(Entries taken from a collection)
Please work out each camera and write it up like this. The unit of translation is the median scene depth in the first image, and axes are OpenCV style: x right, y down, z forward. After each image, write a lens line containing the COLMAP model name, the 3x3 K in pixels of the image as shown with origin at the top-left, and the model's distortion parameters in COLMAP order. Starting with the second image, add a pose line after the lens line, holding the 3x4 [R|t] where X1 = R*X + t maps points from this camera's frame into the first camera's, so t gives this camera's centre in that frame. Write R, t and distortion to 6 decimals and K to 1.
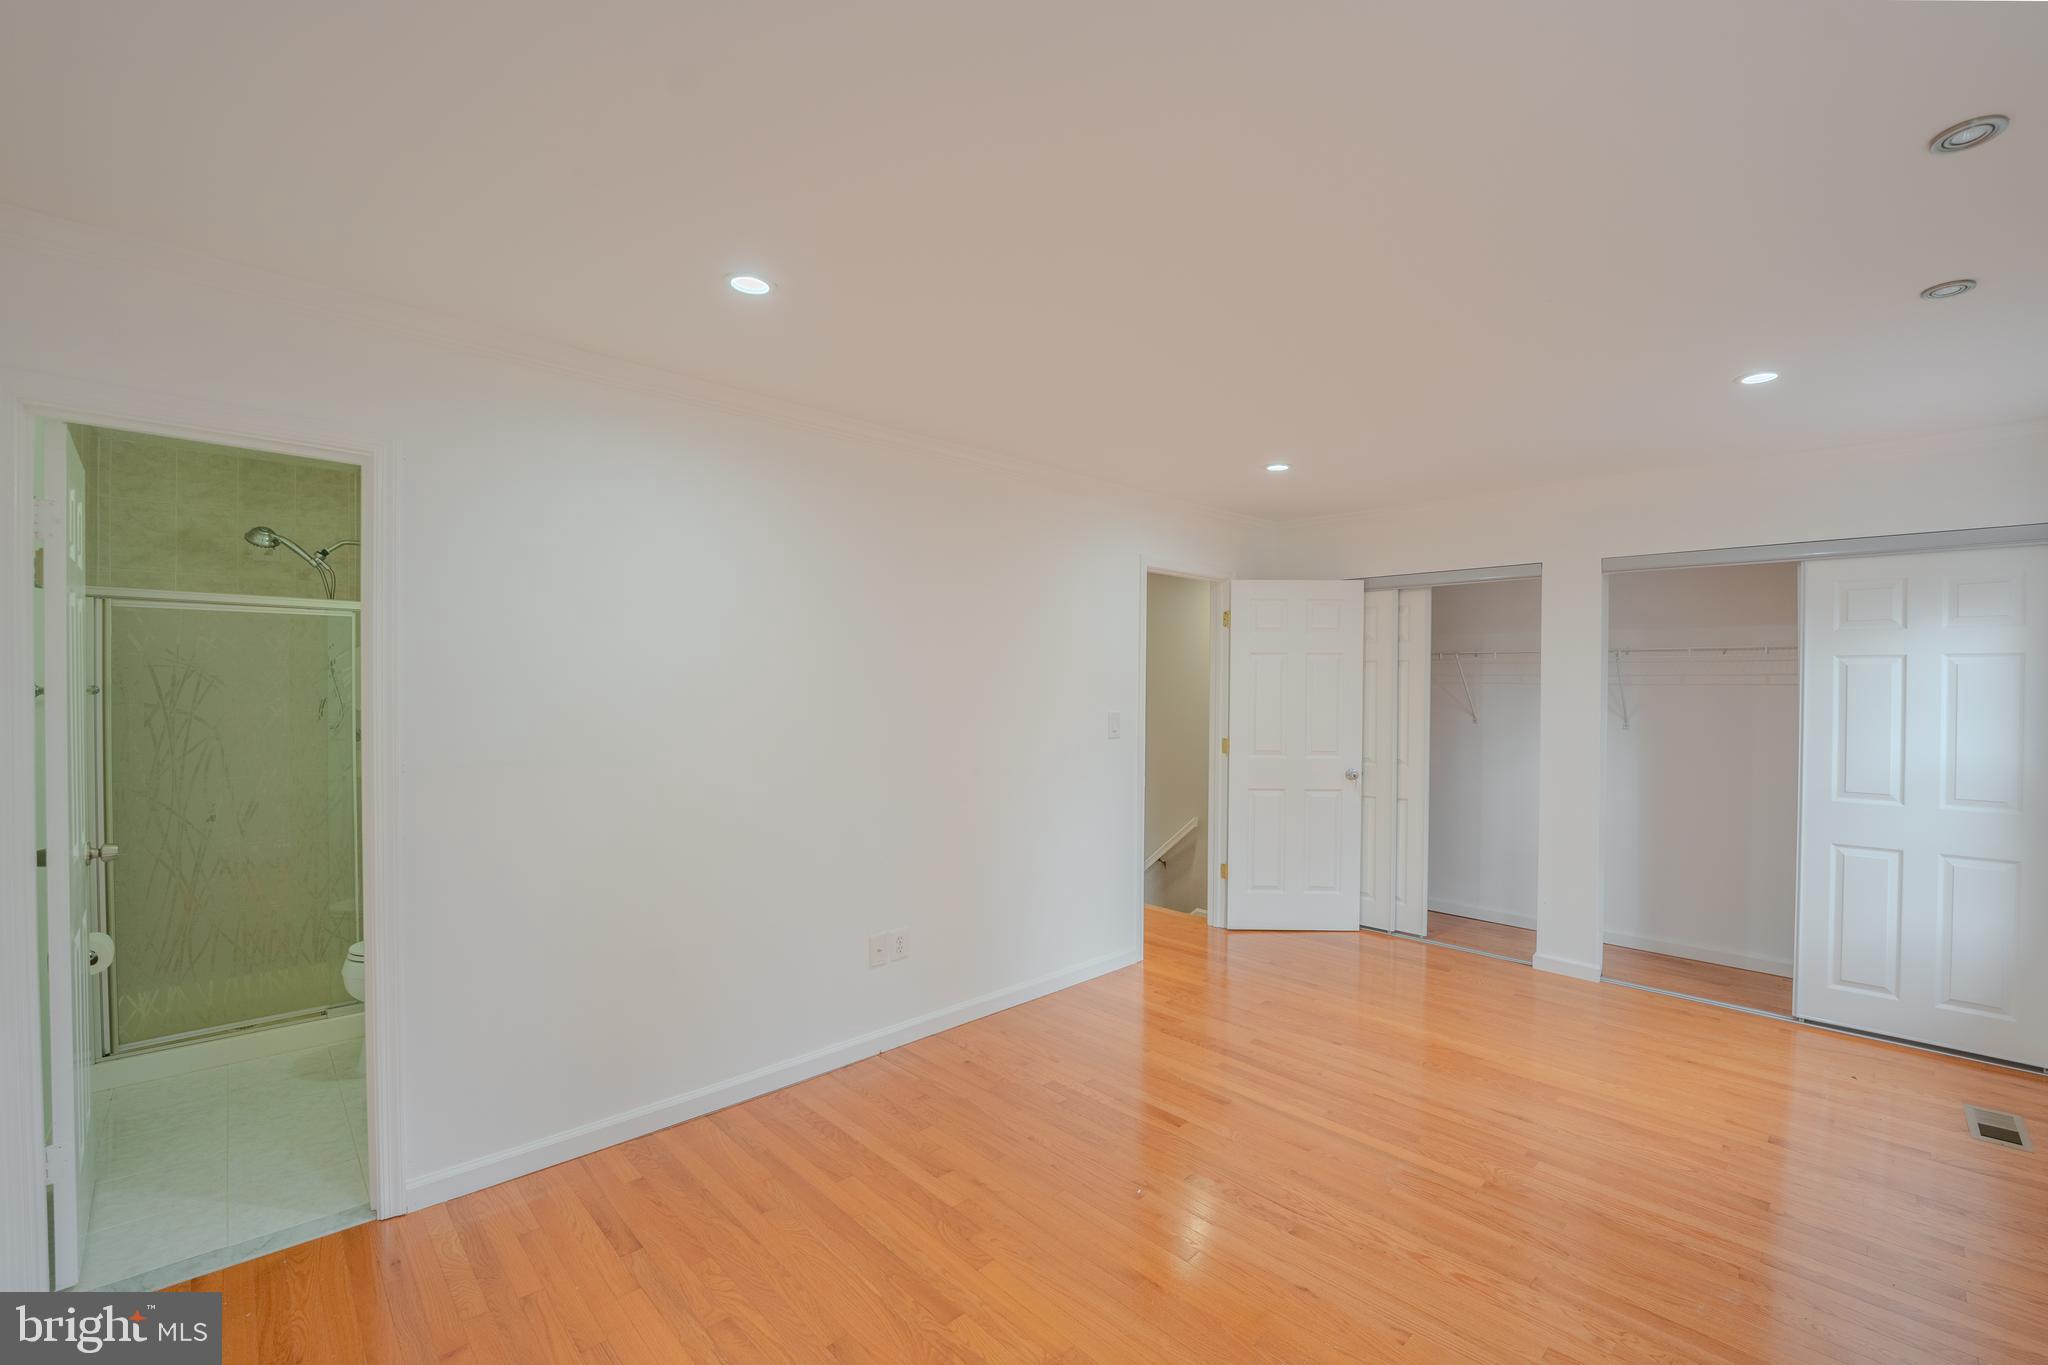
lens RADIAL K [[850.2, 0, 1037.1], [0, 850.2, 692.2], [0, 0, 1]] dist [-0.012895, -0.000093]
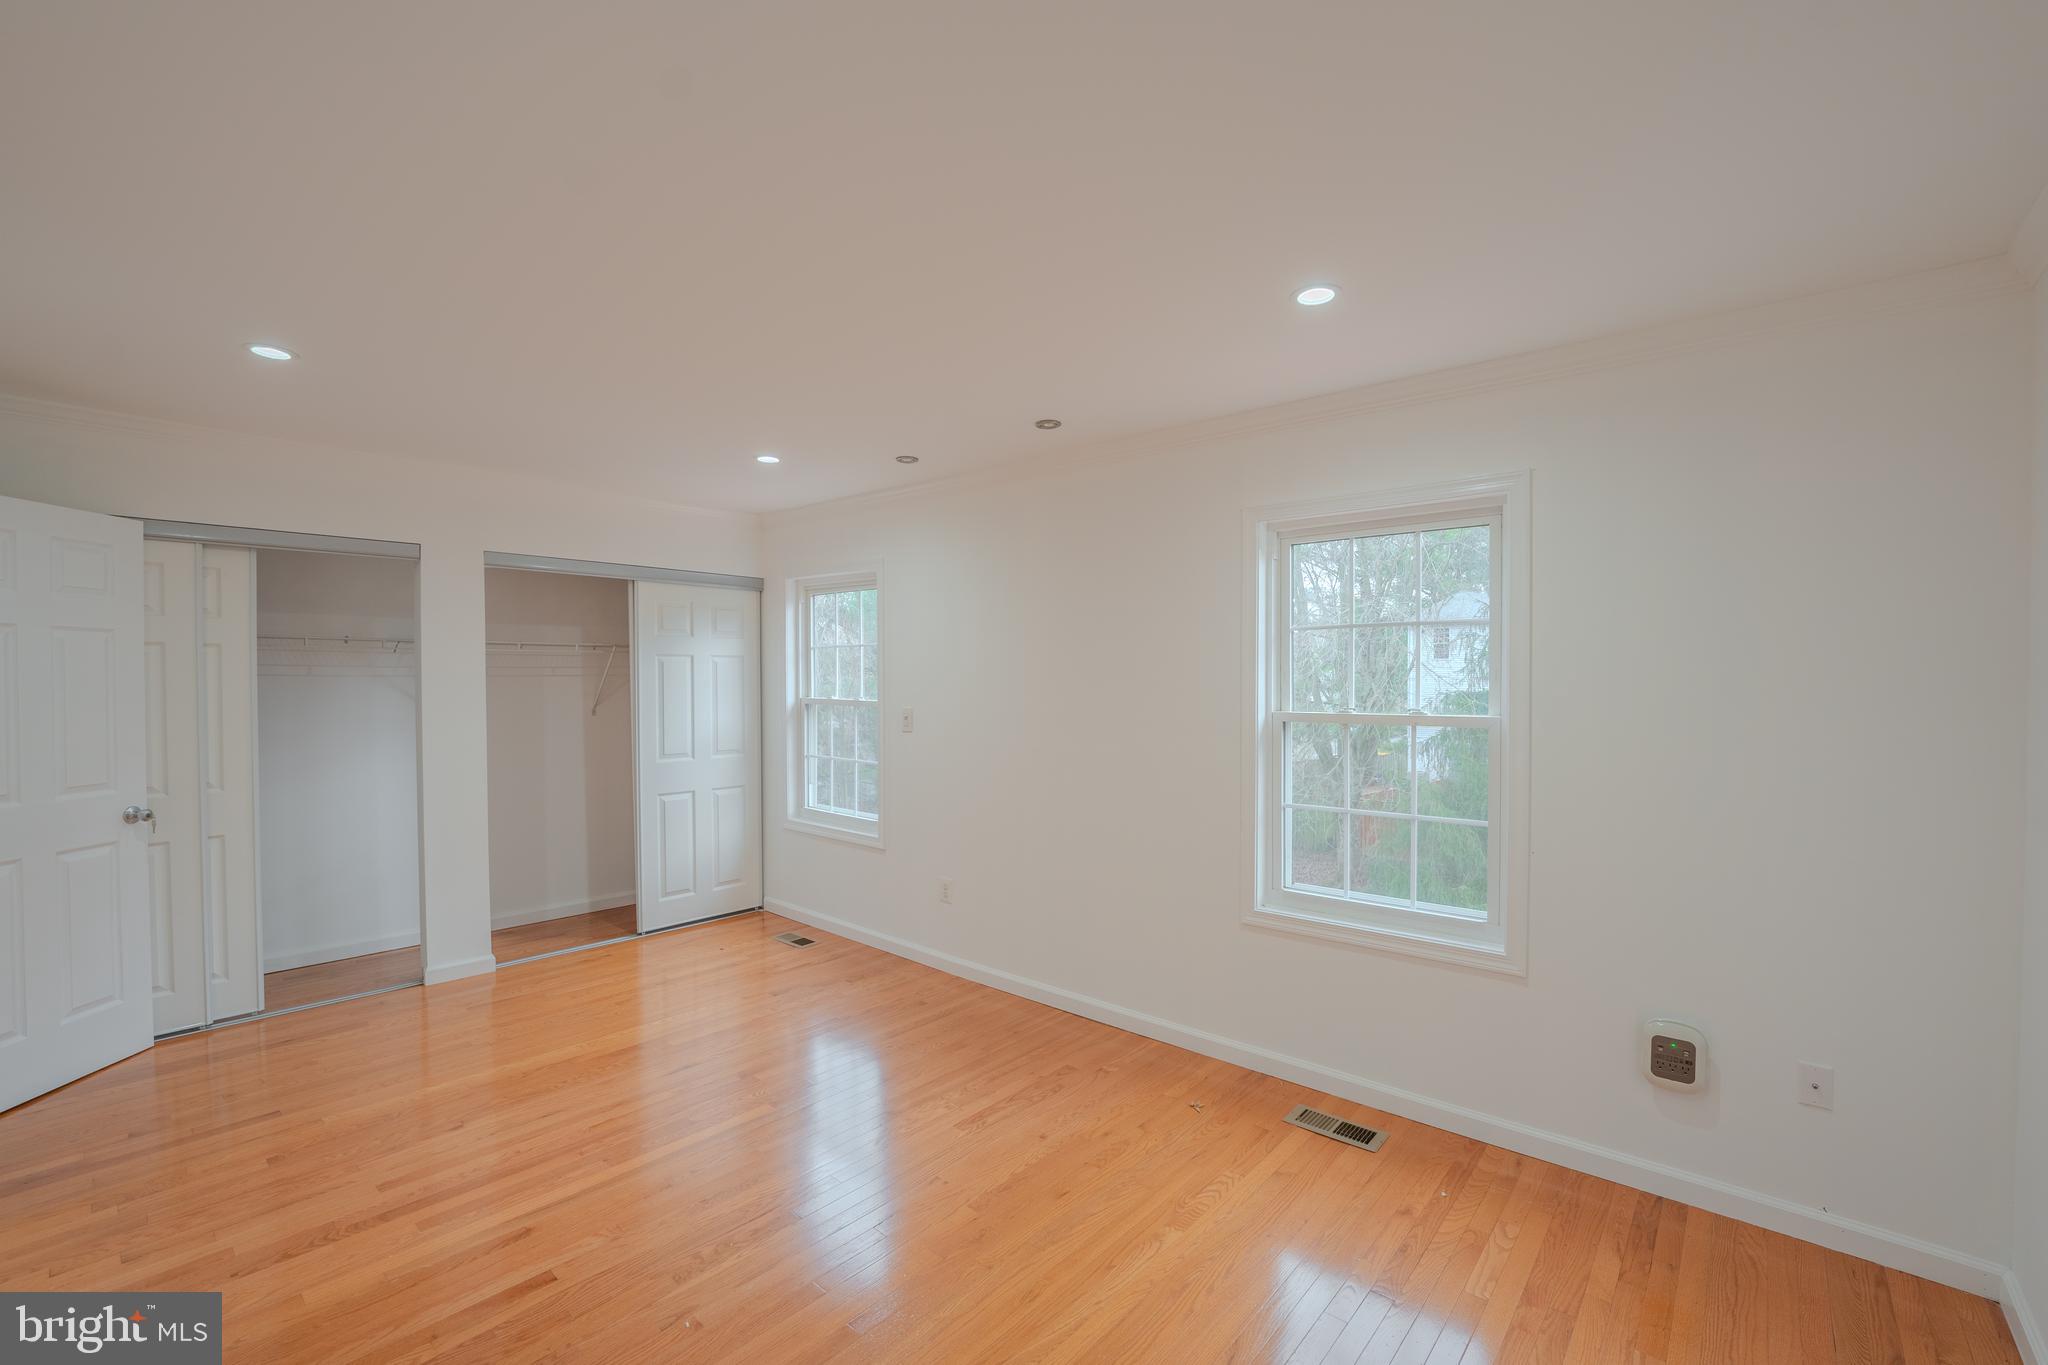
lens RADIAL K [[895.2, 0, 1009.7], [0, 895.2, 684.0], [0, 0, 1]] dist [-0.014470, -0.000238]
pose [[-0.073261, -0.013594, 0.997220, -0.500289], [0.008646, 0.999861, 0.014265, -0.011361], [-0.997275, 0.009667, -0.073133, 0.523775]]
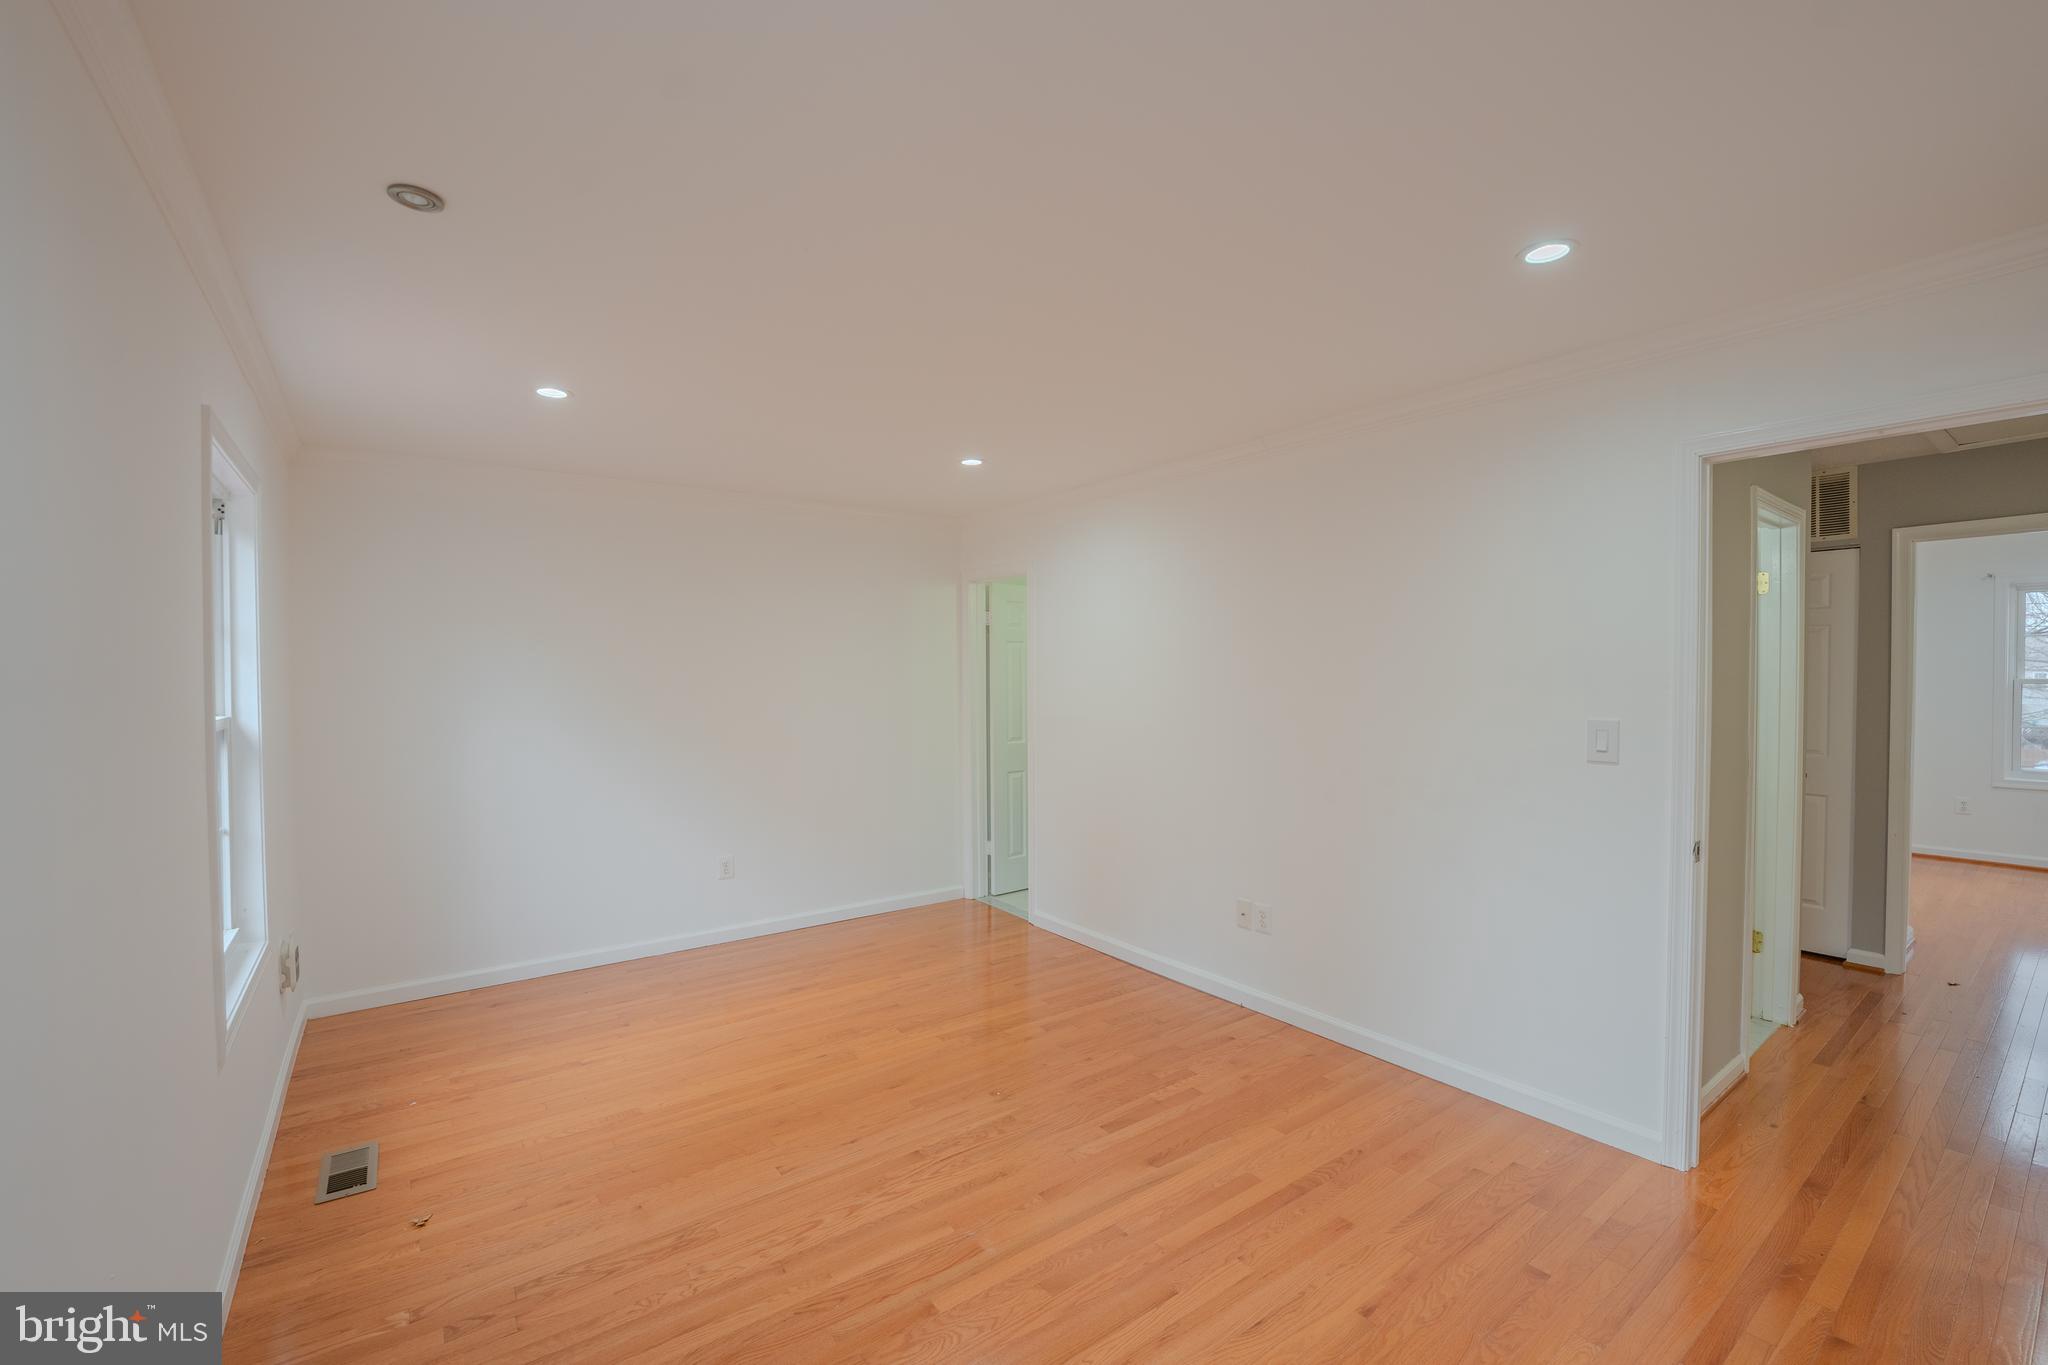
lens RADIAL K [[850.2, 0, 1037.1], [0, 850.2, 692.2], [0, 0, 1]] dist [-0.012895, -0.000093]
pose [[-0.107777, 0.022800, -0.993914, 0.914990], [-0.000907, 0.999734, 0.023032, -0.012976], [0.994175, 0.003383, -0.107727, 0.822606]]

▶ Your goal
Print the records above verbatim, pictures excluded.

▶ Response for this exercise
Please work out each camera and write it up like this. The unit of translation is the median scene depth in the first image, and axes are OpenCV style: x right, y down, z forward. After each image, write a lens line containing the COLMAP model name, the 3x3 K in pixels of the image as shown with origin at the top-left, and the model's distortion parameters in COLMAP order. Starting with the second image, add a pose line after the lens line, holding the 3x4 [R|t] where X1 = R*X + t maps points from this camera's frame into the first camera's, so t gives this camera's centre in that frame. Write R, t and distortion to 6 decimals and K to 1.
lens RADIAL K [[850.2, 0, 1037.1], [0, 850.2, 692.2], [0, 0, 1]] dist [-0.012895, -0.000093]
lens RADIAL K [[895.2, 0, 1009.7], [0, 895.2, 684.0], [0, 0, 1]] dist [-0.014470, -0.000238]
pose [[-0.073261, -0.013594, 0.997220, -0.500289], [0.008646, 0.999861, 0.014265, -0.011361], [-0.997275, 0.009667, -0.073133, 0.523775]]
lens RADIAL K [[850.2, 0, 1037.1], [0, 850.2, 692.2], [0, 0, 1]] dist [-0.012895, -0.000093]
pose [[-0.107777, 0.022800, -0.993914, 0.914990], [-0.000907, 0.999734, 0.023032, -0.012976], [0.994175, 0.003383, -0.107727, 0.822606]]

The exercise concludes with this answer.